• [Document]

_ _ _ _

Maid in India

I can’t do without her. Nor can we live in harmony. She knows the place she holds in my life. And she uses it to her benefit. So when this noble lady tells me, “Pocha kal” I obey at once with a respectful nod.

Today she reports nearly three hours later than her scheduled time, but I say nothing because being present on the job is an even bigger quality than punctuality, isn’t it? She is reporting after 50 hours, which is fine because little breaks from work helps keep her mind fresh and active. Besides, it gives me and the mister a chance to do some house chores as a break from our very humdrum life of blogging.

indian-home-maid-servant-naukrani-funny-cartoon

Last December, right after my back injury, I knew I couldn’t avoid this anymore. To give up washing our utensils, to give up on sweeping and mopping our one-bedroom home office, to give up on my freedom to do whatever I want with my home was something very tough for me. We had shifted home just a couple of months back and hired the maid who claimed to be the most ‘in demand’ in our housing society. We had no choice but to believe her and depute her. Soon after the transfer of power, a familiar feeling began to overpower us.

Our endeavour to keep our home clean had failed again. This maid hardly turned up. And God forbid, if she ever did turn up, she also made sure to leave within ten minutes. So quick and efficient was she, that all the utensils self-washed themselves, all the dust vanished from the floors before they got magically moped with glassfuls of Lizol. It took me a week to decode her modus operandi.

She transferred dirt to nooks and crannies that are invisible to the human eye. Though, these were visible to the pests that lived with us and often laughed at our ignorance. How I got rid of the pests is an altogether different story that needs to be told as well. Living in rented homes teaches you a lot about human behaviour, I tell you!

_ _ _ _

• [Provided data]
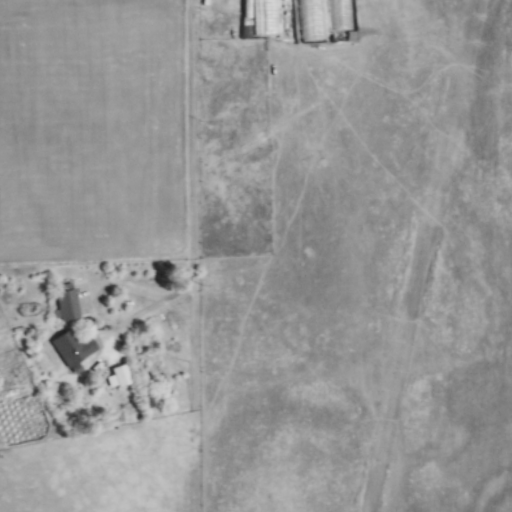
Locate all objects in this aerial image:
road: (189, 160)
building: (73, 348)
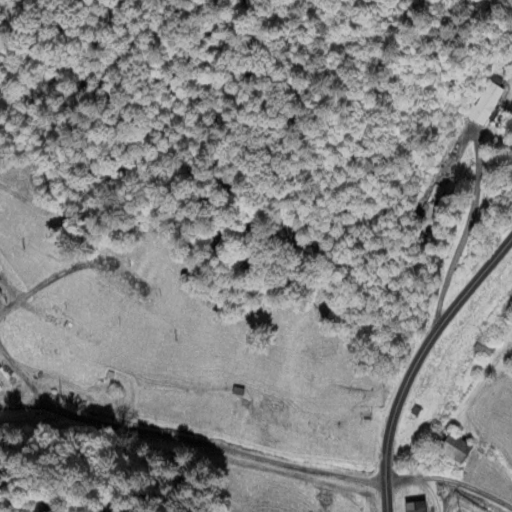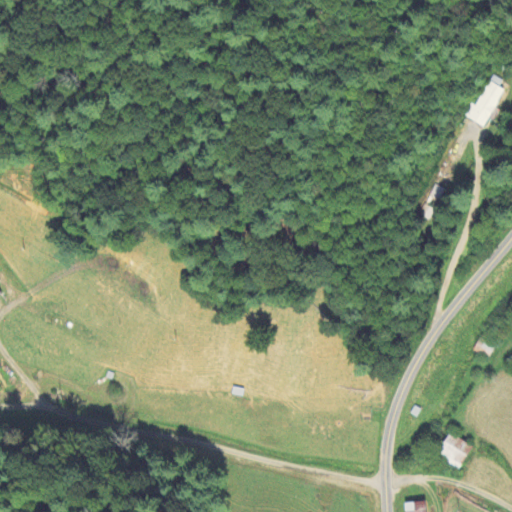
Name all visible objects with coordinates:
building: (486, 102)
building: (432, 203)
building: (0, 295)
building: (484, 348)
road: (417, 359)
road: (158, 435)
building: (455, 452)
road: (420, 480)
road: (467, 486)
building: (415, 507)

_ _ _ _

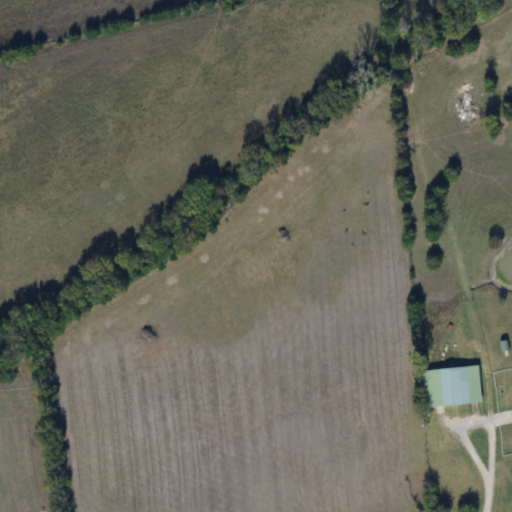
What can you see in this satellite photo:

_ _ _ _

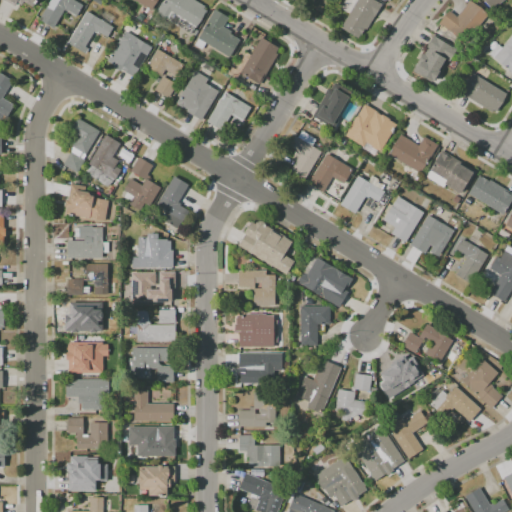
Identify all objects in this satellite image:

_ _ _ _

• [Written exercise]
Can you extract the part of the post about the maid that begins at the words "Our endeavour to" and stops after "I tell you!"? The material above has nothing to do with the post about the maid.

• [Response]
Our endeavour to keep our home clean had failed again. This maid hardly turned up. And God forbid, if she ever did turn up, she also made sure to leave within ten minutes. So quick and efficient was she, that all the utensils self-washed themselves, all the dust vanished from the floors before they got magically moped with glassfuls of Lizol. It took me a week to decode her modus operandi.

She transferred dirt to nooks and crannies that are invisible to the human eye. Though, these were visible to the pests that lived with us and often laughed at our ignorance. How I got rid of the pests is an altogether different story that needs to be told as well. Living in rented homes teaches you a lot about human behaviour, I tell you!